____ Supplied entries

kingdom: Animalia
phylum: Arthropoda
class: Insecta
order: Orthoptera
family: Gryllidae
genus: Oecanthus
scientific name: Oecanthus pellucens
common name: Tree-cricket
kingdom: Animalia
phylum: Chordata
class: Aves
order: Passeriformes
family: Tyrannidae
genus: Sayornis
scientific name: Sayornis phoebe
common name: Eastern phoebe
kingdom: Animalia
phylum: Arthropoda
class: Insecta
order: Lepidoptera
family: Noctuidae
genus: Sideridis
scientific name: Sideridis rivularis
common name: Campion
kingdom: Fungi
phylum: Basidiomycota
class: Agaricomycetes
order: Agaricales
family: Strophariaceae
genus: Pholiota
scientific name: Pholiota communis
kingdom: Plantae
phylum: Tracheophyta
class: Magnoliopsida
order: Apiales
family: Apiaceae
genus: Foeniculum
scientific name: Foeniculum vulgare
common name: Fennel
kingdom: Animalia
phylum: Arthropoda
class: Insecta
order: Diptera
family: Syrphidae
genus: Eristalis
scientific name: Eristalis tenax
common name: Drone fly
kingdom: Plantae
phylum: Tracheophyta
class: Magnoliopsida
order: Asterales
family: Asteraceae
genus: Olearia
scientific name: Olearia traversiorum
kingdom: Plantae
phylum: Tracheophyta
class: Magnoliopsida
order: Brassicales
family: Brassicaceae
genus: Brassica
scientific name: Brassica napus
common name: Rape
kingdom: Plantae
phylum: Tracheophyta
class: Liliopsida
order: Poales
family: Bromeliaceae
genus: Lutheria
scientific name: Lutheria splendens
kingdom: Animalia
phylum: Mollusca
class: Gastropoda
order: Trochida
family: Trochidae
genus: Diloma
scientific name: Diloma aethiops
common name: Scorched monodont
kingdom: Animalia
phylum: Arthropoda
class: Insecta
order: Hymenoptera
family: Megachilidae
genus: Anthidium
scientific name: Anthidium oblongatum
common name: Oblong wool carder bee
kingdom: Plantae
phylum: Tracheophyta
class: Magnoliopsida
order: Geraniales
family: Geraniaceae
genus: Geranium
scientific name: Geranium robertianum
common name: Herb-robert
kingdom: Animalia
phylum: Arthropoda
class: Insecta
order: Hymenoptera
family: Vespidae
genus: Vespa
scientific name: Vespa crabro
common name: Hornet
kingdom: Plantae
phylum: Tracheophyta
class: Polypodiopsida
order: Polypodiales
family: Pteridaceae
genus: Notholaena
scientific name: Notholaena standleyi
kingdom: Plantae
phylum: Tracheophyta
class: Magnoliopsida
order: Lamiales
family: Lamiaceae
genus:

________

Please edit the lines of the listing above so that every "common name" becomes "vernacular name", leaving everything else as it is.

kingdom: Animalia
phylum: Arthropoda
class: Insecta
order: Orthoptera
family: Gryllidae
genus: Oecanthus
scientific name: Oecanthus pellucens
vernacular name: Tree-cricket
kingdom: Animalia
phylum: Chordata
class: Aves
order: Passeriformes
family: Tyrannidae
genus: Sayornis
scientific name: Sayornis phoebe
vernacular name: Eastern phoebe
kingdom: Animalia
phylum: Arthropoda
class: Insecta
order: Lepidoptera
family: Noctuidae
genus: Sideridis
scientific name: Sideridis rivularis
vernacular name: Campion
kingdom: Fungi
phylum: Basidiomycota
class: Agaricomycetes
order: Agaricales
family: Strophariaceae
genus: Pholiota
scientific name: Pholiota communis
kingdom: Plantae
phylum: Tracheophyta
class: Magnoliopsida
order: Apiales
family: Apiaceae
genus: Foeniculum
scientific name: Foeniculum vulgare
vernacular name: Fennel
kingdom: Animalia
phylum: Arthropoda
class: Insecta
order: Diptera
family: Syrphidae
genus: Eristalis
scientific name: Eristalis tenax
vernacular name: Drone fly
kingdom: Plantae
phylum: Tracheophyta
class: Magnoliopsida
order: Asterales
family: Asteraceae
genus: Olearia
scientific name: Olearia traversiorum
kingdom: Plantae
phylum: Tracheophyta
class: Magnoliopsida
order: Brassicales
family: Brassicaceae
genus: Brassica
scientific name: Brassica napus
vernacular name: Rape
kingdom: Plantae
phylum: Tracheophyta
class: Liliopsida
order: Poales
family: Bromeliaceae
genus: Lutheria
scientific name: Lutheria splendens
kingdom: Animalia
phylum: Mollusca
class: Gastropoda
order: Trochida
family: Trochidae
genus: Diloma
scientific name: Diloma aethiops
vernacular name: Scorched monodont
kingdom: Animalia
phylum: Arthropoda
class: Insecta
order: Hymenoptera
family: Megachilidae
genus: Anthidium
scientific name: Anthidium oblongatum
vernacular name: Oblong wool carder bee
kingdom: Plantae
phylum: Tracheophyta
class: Magnoliopsida
order: Geraniales
family: Geraniaceae
genus: Geranium
scientific name: Geranium robertianum
vernacular name: Herb-robert
kingdom: Animalia
phylum: Arthropoda
class: Insecta
order: Hymenoptera
family: Vespidae
genus: Vespa
scientific name: Vespa crabro
vernacular name: Hornet
kingdom: Plantae
phylum: Tracheophyta
class: Polypodiopsida
order: Polypodiales
family: Pteridaceae
genus: Notholaena
scientific name: Notholaena standleyi
kingdom: Plantae
phylum: Tracheophyta
class: Magnoliopsida
order: Lamiales
family: Lamiaceae
genus:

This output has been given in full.